Microsoft Lync and Skype for Business have a rich set of .NET APIs which make it easy to extend the platform and integrate it with other applications. This blog helps explain how to use those APIs.

Third-party manual audio routes: not possible

Posted: January 3rd, 2013 | Author: | Filed under: UCMA 3.0, UCMA 4.0 | Tags: , | 2 Comments »

A while ago, in a post about how “manual audio routes” work behind the scenes, I mentioned I was planning to see if it was possible to set manual audio routes for endpoints other than the “local” endpoint for the call, by sending INFO messages manually to the audio/video MCU. In other words, can I join a conference from my UCMA application as a trusted participant, and then send manually constructed INFO messages to create a manual audio route between two other participants in the conference?

organ pipes

Manual audio routes in 1917

Over the holidays, I did some tinkering and found that, sadly, this “third-party” manual audio route control isn’t possible, even with manually constructed INFO messages.

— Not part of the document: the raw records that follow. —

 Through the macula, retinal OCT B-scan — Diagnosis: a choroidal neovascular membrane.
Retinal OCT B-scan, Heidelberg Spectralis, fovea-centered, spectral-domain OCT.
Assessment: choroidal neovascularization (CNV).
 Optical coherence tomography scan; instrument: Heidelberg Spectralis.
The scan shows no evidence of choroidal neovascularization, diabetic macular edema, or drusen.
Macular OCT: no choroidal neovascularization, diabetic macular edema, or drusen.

It seems that there is an A/V MCU policy that prevents an endpoint, even a trusted endpoint, from configuring manual audio routes for any other endpoint. An endpoint is only allowed to create manual audio routes to or from itself.

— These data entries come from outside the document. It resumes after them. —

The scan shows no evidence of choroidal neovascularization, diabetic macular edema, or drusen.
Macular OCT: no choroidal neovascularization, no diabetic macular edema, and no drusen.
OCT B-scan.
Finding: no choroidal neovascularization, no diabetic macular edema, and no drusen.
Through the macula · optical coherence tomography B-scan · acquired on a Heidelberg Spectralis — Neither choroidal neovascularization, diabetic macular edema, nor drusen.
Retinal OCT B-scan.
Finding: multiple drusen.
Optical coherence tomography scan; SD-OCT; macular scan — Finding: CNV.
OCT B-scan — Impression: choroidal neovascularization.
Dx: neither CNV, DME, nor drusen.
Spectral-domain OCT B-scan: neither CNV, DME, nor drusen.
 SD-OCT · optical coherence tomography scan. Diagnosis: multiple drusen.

To test this, I set up a conference and joined it as a trusted participant from a UCMA application, and then sent an INFO message with a <modifyEndpointMedia> C3P command to the A/V MCU. This is the command that controls manual audio routes, among other things, and some of the details are in my previous blog post on how manual audio routes work. The message contains identifiers for the user and endpoint whose routes are being modified, and I changed this to represent a different user in the conference. At first, I got errors saying the message was improperly formatted, and it took a while to get the message syntax correct. I did eventually manage to figure out the message format, only to find that the correctly-formatted INFO messages were rejected by the MCU with an error saying the action was prohibited by policy.

I also tried sending the modifyEndpointMedia commands on behalf of another user in the conference – there is an attribute in the message that identifies the message sender, which you can change to effectively impersonate another conference participant. This didn’t work either.

This is unfortunate, but at least now it’s pretty clear that third-party manual audio route control isn’t possible today with Lync Server. The limitation appears to be in the A/V MCU itself rather than in UCMA. I don’t have any information on the reasons for the limitation – if anyone has any ideas, please feel free to comment.


2 Comments on “Third-party manual audio routes: not possible”

  1. 1 Kiel Howell said at 12:40 pm on August 16th, 2013:

    Michael, I’ve been trying to get the manual audio routes to work for my conferencing of 2 B2B calls, but I can’t get the DTMF’s to go through. Frustrated, I decided to try a different tack and just establish an AudioVideoCall to the outside customer (my cell phone in this test case) and attach a Player to the AudioFlow so that I could play a WMA of the correct DTMF that the other party pushes. It still won’t go through. Any thoughts or help?

  2. 2 Michael said at 10:27 pm on August 21st, 2013:

    Hi Kiel,

    Conferences don’t pass along DTMF tones by default. You need to set the IsDtmfEnabled property to true on the manual audio route object (IncomingAudioRoute or OutgoingAudioRoute). Let me know if that works for you.